The media would have you believe that it’s all the fault of a bunch of greedy, good-for-nothing tugboat workers.

What they won’t tell you is that Svitzer has launched similar attacks on its tugboat operators in the UK and the Netherlands.

It has done so at the behest of its parent company, multi-billion dollar shipping conglomerate AP Moller Maersk, headquartered in Copenhagen.

Every year, Svitzer ‘Australia’ pays little to no tax in Australia, funnelling its hundreds of millions of dollars in profits back to the parent company Maersk in Denmark.

The company is happy, however, to pocket generous funding provided courtesy of the Australian taxpayer for the towage services it provides at every mainland port in the country.

At the very least, the government should demand the return of this money if the lockdown goes ahead tomorrow as planned.

Australian tugboat workers are being forced by Svitzer (Maersk) into accepting a massive cut in real wages, despite two years of no pay increases at all.

The company also wants changes to their working conditions which will diminish safety standards, including reduced manning levels and greater use of casual labour.

All this amidst soaring inflation and massive corporate profits by the global monopoly shipping carriers.

Maersk has profited greatly from the chaos in shipping during the pandemic.

Last year the company posted a record-high of $US16.6 billion, an increase of nearly 68 percent over the same quarter the previous year.

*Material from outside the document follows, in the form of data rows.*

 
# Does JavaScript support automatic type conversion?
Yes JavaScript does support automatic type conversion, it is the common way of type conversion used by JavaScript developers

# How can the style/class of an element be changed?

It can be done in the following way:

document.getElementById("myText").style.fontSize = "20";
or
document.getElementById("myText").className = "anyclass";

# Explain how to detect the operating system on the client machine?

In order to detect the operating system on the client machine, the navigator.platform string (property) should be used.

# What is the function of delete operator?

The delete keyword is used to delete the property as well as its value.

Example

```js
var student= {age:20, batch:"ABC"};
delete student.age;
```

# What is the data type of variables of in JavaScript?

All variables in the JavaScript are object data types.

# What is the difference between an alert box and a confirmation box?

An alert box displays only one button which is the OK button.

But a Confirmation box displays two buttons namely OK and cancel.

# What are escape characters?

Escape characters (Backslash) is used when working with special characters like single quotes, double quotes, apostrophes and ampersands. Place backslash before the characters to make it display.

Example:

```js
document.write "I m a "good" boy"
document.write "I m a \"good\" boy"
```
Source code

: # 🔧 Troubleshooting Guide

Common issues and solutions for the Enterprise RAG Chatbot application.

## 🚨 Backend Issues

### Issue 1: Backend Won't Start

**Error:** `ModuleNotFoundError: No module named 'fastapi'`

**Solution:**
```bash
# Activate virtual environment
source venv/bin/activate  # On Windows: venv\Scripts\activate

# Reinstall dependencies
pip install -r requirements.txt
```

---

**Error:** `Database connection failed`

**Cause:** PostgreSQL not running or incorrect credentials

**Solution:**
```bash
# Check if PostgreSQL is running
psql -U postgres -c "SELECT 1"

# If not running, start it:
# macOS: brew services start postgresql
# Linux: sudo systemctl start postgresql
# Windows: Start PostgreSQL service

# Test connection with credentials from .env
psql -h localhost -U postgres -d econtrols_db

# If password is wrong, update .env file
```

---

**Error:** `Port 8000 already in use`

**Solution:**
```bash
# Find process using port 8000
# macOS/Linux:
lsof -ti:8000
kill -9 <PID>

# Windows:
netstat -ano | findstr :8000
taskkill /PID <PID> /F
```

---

Despite this, Maersk has hiked its own freight rates, smashing freight forwarders, importers/exporters, retailers, farmers and other SMEs.  At one point, freight rates were increased 200-300 percent on some routes.

A Florida based furniture importer, recently filed a case against Maersk with the Federal Maritime Commission (FMC) in Washington DC.

“Maersk has fleeced the world economy during the pandemic without qualm or remorse to reap its historically-record profits, while consumers, shippers, and the world suffer from 40-year-high inflation driven in large part by the ocean carriers’ pricing tactics,” the OJC filing stated, adding:

“In blunter language, Maersk price gouged, as it took full advantage of the global crisis to extort as much money as it possibly could from shippers. This can be achieved because a small cartel of carriers – organized into three cozy alliances – rule the oceans. Their dominance is anchored in large part on federal antitrust immunity granted by the Shipping Act.”